Data records »
· · ·
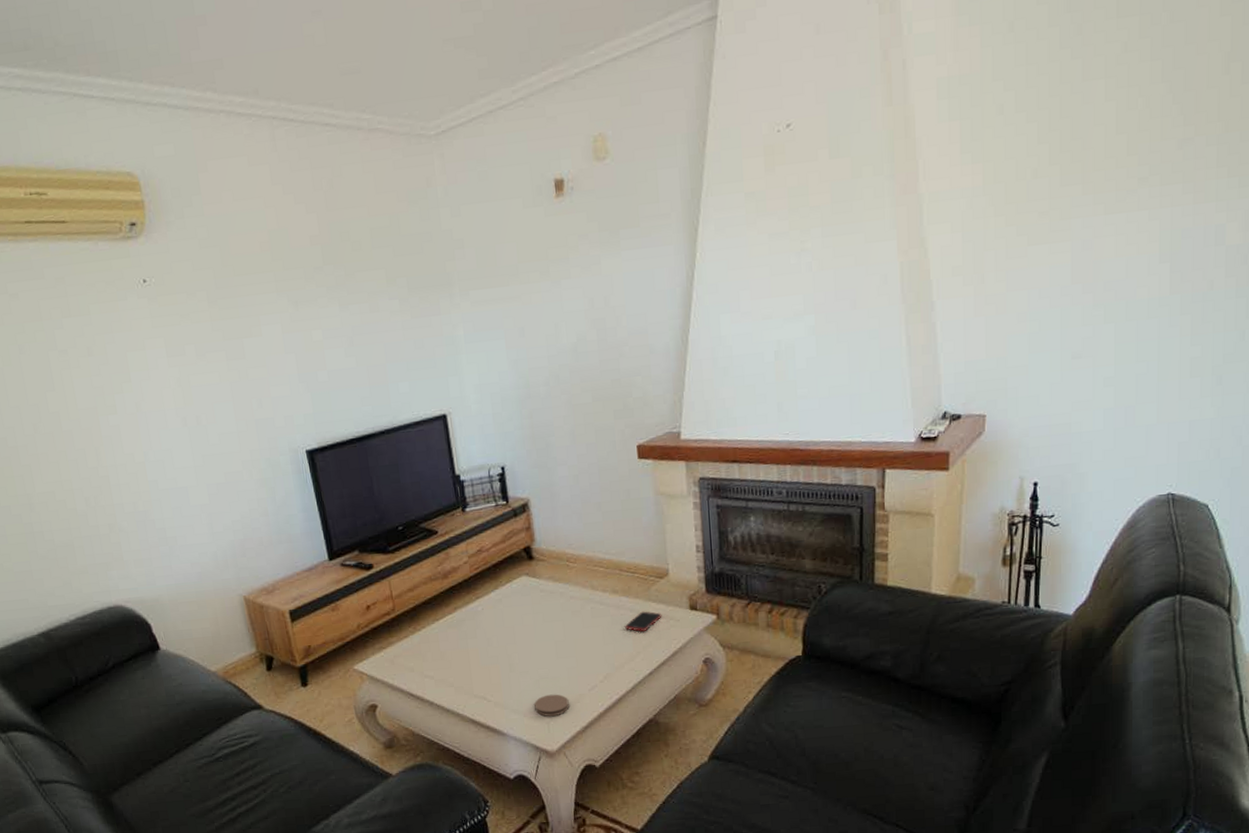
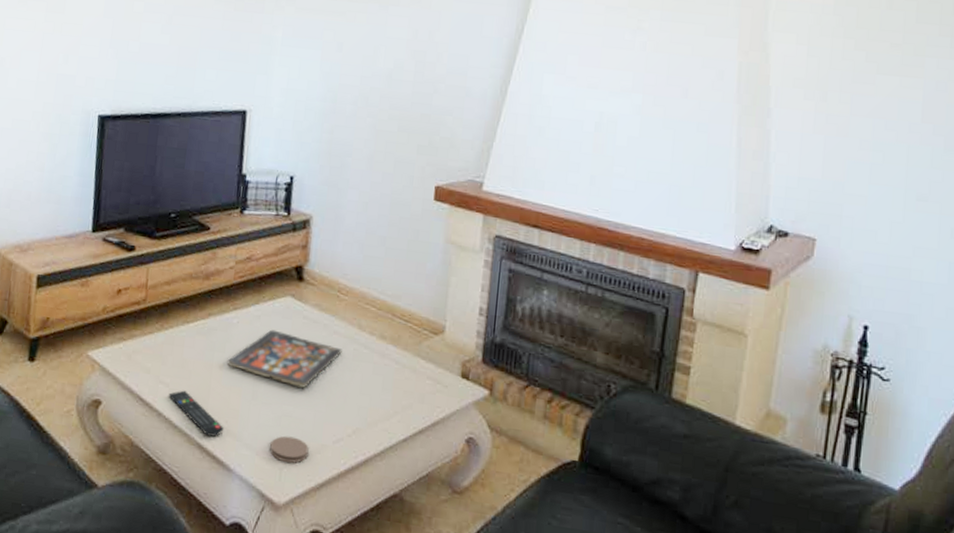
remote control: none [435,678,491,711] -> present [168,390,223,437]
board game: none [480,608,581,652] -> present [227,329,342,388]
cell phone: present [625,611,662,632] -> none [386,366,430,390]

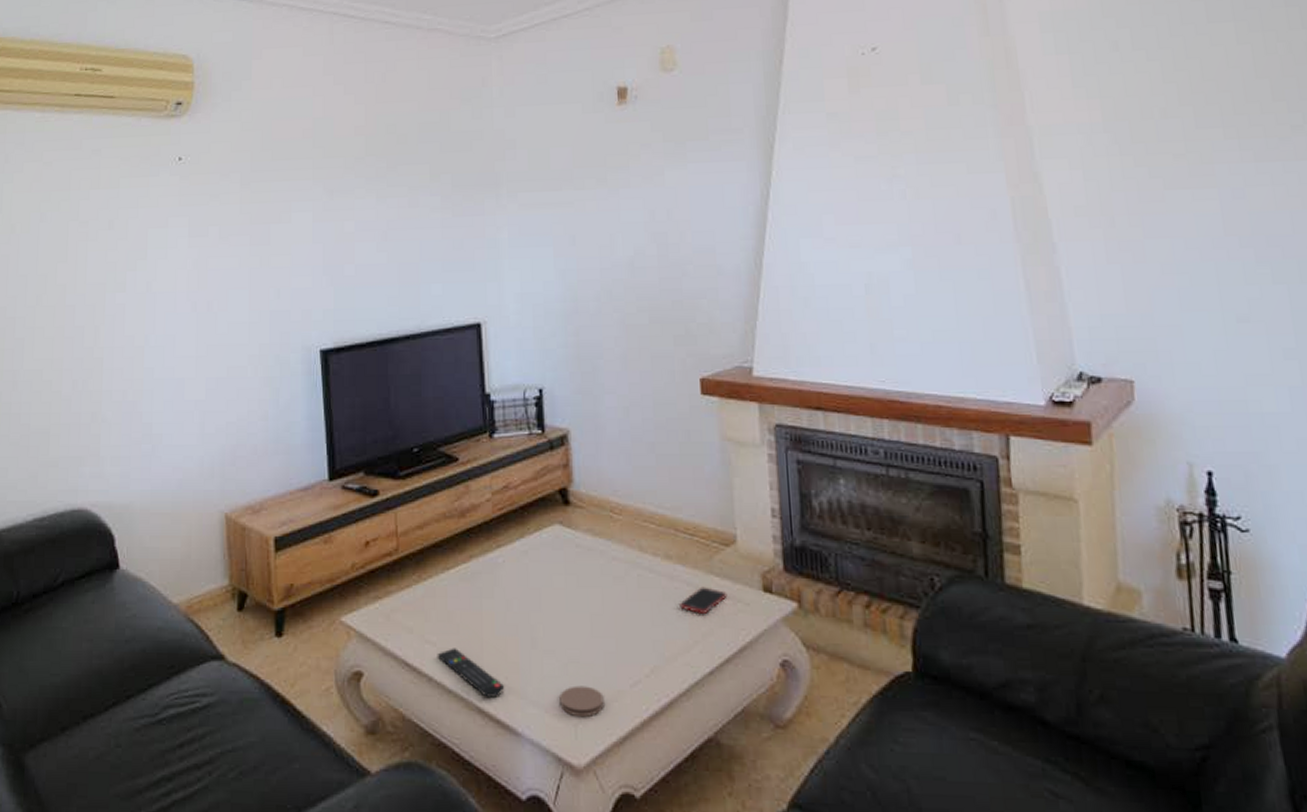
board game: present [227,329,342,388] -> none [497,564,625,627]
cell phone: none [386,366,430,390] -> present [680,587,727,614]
· · ·
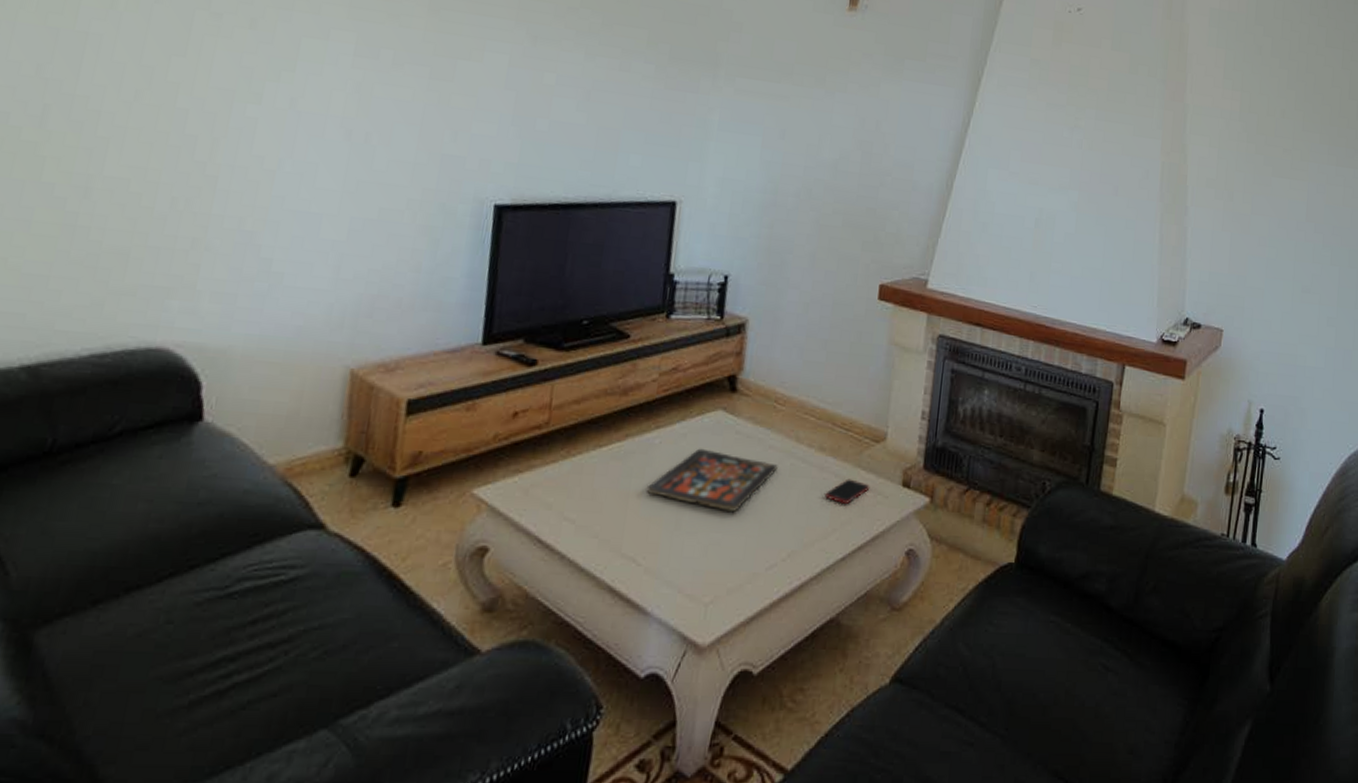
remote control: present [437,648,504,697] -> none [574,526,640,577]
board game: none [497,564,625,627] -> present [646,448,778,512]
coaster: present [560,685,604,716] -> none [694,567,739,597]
· · ·
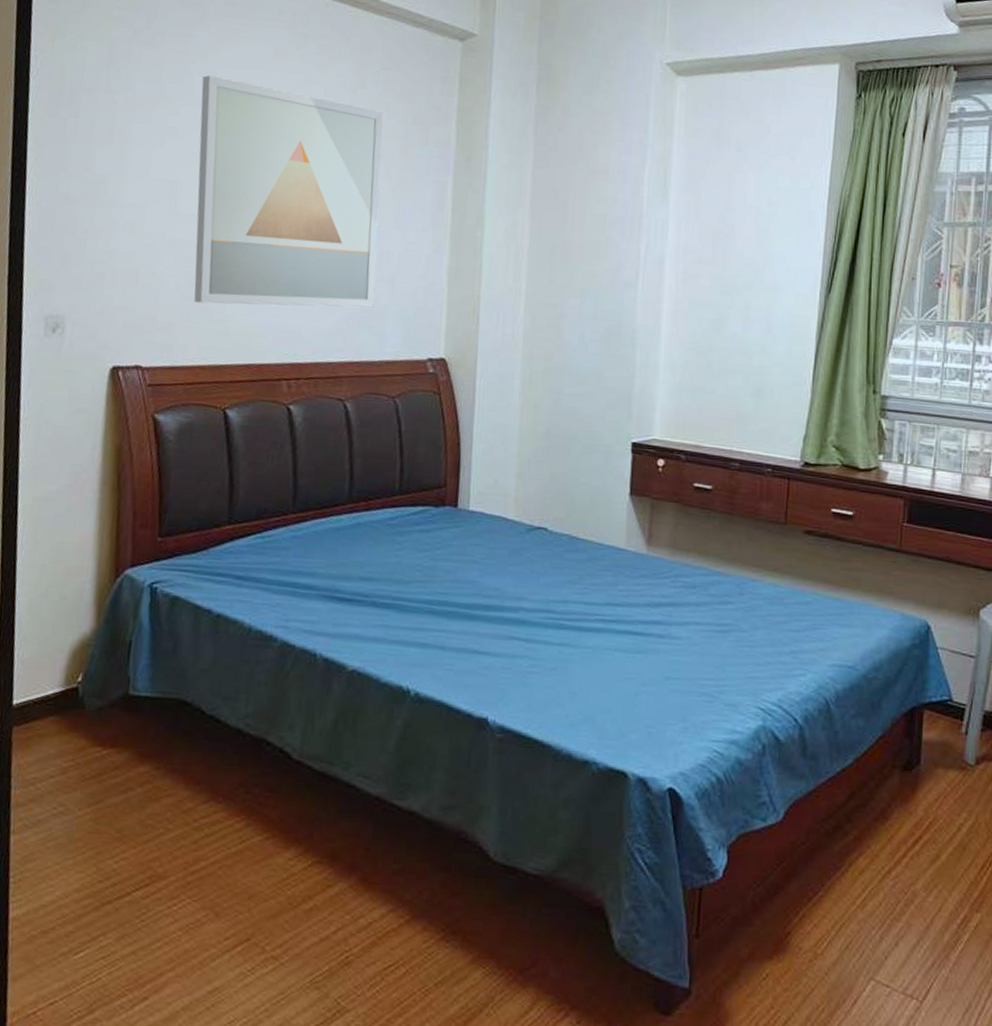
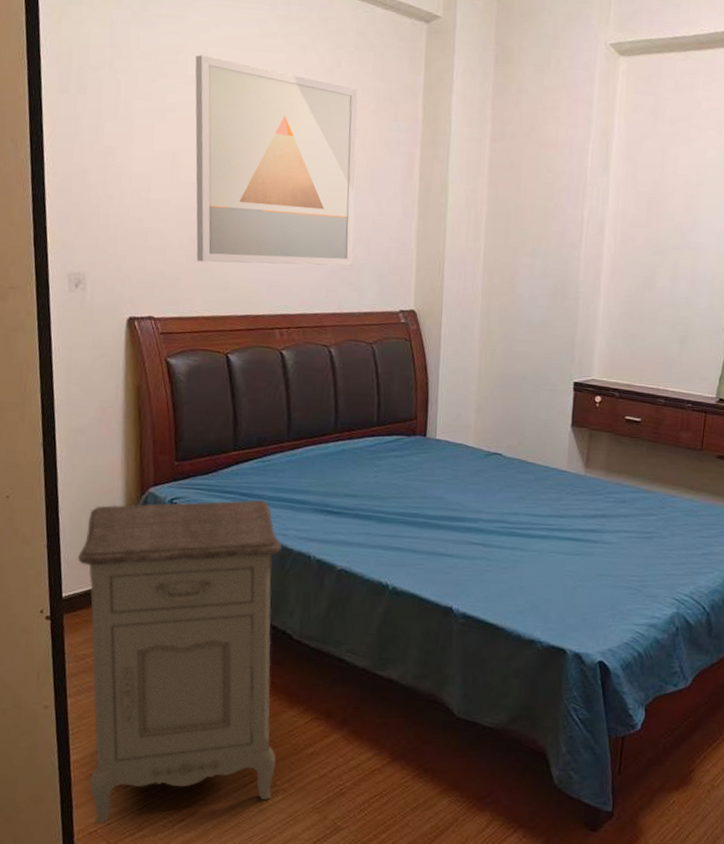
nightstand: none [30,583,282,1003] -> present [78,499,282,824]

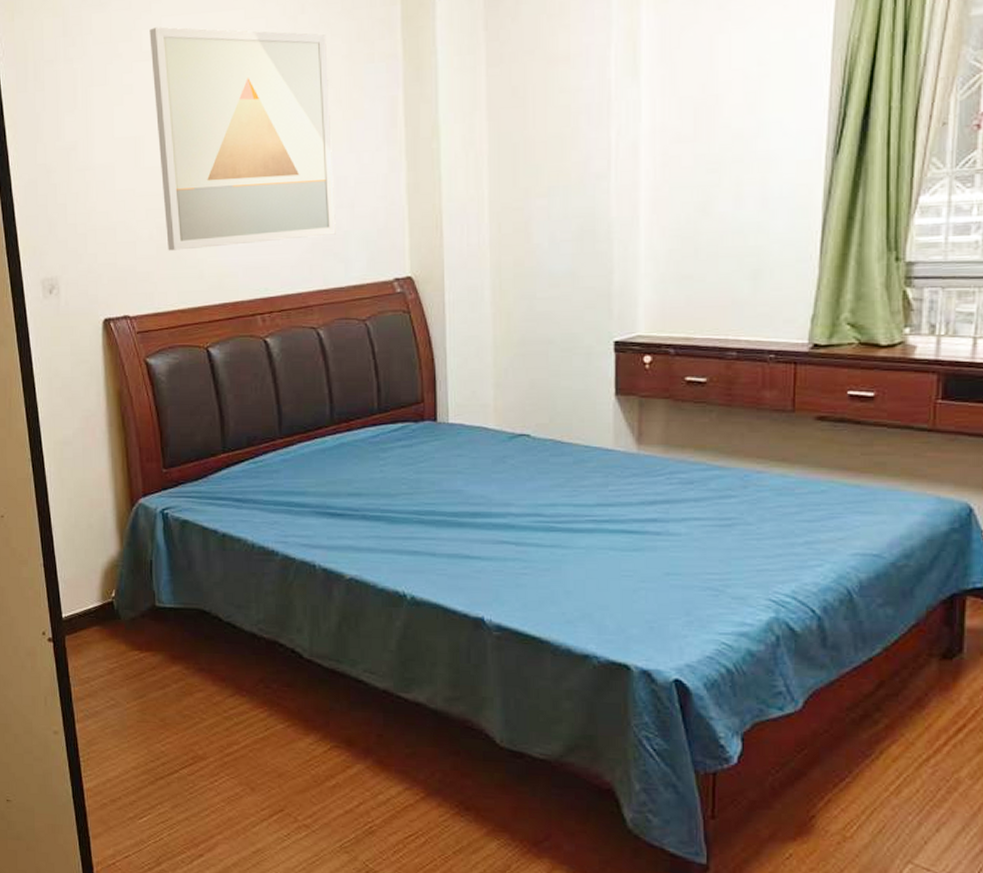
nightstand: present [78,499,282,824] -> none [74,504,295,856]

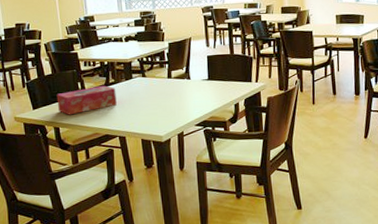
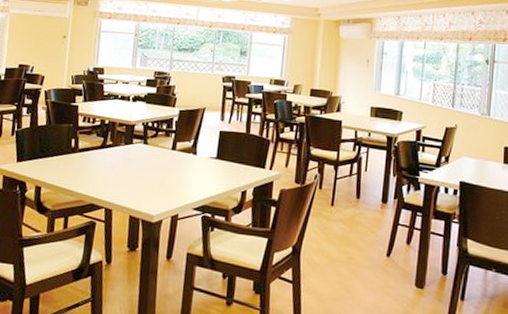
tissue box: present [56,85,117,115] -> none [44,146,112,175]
· · ·
Request »
Using the records above, copy word for word the line with "remote control: present", the line with "coaster: present [560,685,604,716]", and every line between them.

Response to this task »
remote control: present [437,648,504,697] -> none [574,526,640,577]
board game: none [497,564,625,627] -> present [646,448,778,512]
coaster: present [560,685,604,716] -> none [694,567,739,597]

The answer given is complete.